Zoe Britton Munchin On Charlie Laine In The Livingroom
2012·20 min·83% liked·2.7K Vues
Les seins lourds de Zoe pendent au-dessus de Charlie, qui a les mêmes formes. Les deux brunes s’embrassent directement sur la bouche, lentes et trempées. Elles zappent les préliminaires. Plus de temps à perdre.
Zoe glisse sa cuisse entre les jambes de Charlie et sent la chaleur humide contre son muscle. Ça la fait marquer le coup, puis elle appuie plus fort, savourant le frottement sur la peau déjà pleine de sperme. Elle descend la main, enfonce les doigts dans Charlie, ça rentre tout seul. Elle n’a même pas besoin d’ajuster son geste.
« Putain… » souffle Charlie, mais Zoe a déjà sorti ses doigts pour y glisser un gros gode violet tout luisant de leurs jus. Elle le tient en place et regarde le silicone disparaître centimètre par centimètre. Chaque fois que la chatte de Charlie essaie de se refermer, Zoe pousse jusqu’à ce que ça s’ouvre en grand.
Charlie attrape un petit vibro et lui rend la pareille. Elle appuie le bout qui vibre sur le clito de Zoe, va-retour, stop, recommence. Zoe cambre le dos, lâche un petit gémissement qui reste coincé dans sa gorge. Elles se bouffent du regard.
Charlie fait basculer Zoe sur le ventre et la baise par derrière avec le gode, sa langue passant de temps en temps pour lécher ce qui coule. Elle avale chaque goutte comme si c’était une preuve. Elle glousse, grave, ravie, bouche brillante.

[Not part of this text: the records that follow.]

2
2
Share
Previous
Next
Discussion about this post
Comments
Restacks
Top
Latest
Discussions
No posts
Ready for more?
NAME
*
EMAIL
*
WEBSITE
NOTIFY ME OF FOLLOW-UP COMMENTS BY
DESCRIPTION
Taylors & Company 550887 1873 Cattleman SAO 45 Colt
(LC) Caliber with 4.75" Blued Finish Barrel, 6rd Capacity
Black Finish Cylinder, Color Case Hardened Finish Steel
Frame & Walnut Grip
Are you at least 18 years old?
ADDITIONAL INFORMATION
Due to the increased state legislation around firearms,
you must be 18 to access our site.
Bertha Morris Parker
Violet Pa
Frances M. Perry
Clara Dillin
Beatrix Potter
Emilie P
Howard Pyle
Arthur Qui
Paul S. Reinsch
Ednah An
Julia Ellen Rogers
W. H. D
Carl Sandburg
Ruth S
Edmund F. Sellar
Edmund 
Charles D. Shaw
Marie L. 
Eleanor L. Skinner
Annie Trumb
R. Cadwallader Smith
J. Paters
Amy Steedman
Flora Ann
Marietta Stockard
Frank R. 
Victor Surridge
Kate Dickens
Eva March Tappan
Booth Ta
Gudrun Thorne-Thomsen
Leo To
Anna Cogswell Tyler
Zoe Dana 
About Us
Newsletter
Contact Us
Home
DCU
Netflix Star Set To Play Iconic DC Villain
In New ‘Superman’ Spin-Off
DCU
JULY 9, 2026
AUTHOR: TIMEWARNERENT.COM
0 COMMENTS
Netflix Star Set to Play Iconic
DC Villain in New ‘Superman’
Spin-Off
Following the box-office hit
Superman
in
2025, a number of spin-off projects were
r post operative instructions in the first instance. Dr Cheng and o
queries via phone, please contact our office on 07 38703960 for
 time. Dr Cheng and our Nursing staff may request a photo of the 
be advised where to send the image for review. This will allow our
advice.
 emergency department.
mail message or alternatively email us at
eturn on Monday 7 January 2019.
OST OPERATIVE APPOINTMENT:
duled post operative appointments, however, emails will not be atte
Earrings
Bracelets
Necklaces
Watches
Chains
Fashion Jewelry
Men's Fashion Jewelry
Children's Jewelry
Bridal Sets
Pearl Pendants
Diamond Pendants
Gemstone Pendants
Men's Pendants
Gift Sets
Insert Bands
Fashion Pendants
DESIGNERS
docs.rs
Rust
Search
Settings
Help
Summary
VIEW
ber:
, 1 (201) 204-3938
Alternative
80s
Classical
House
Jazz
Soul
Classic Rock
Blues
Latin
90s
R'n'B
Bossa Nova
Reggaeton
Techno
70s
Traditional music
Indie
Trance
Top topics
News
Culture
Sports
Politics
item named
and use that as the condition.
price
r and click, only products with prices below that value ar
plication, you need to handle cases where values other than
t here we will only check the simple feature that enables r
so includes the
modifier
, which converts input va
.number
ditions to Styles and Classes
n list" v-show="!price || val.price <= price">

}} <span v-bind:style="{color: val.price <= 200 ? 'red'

Elles échangent encore une fois : Zoe sur le dos, cuisses écartées, Charlie qui chevauche le gode que Zoe maintient entre elles. Les vibrations passent d’une à l’autre jusqu’à ce qu’on ne sache plus qui gémit quoi.
Elles continuent jusqu’à ce que leur peau brille et que le drap en dessous soit trempé, transparent. Zoe tend la main en arrière, juste pour que Charlie puisse l’attraper, juste pour qu’elles aient quelque chose à serrer quand l’orgasme les claque. Elles halètent, les hanches qui tressautent, puis elles se marrent. Personne n’a envie d’arrêter.
Quand les godes glissent enfin dehors, elles sont toutes les deux toutes luisantes, bouche mouillée, tout mouillé. Elles rejouent avec leurs pouces jusqu’à ce que les tremblements reviennent, les dernières secousses.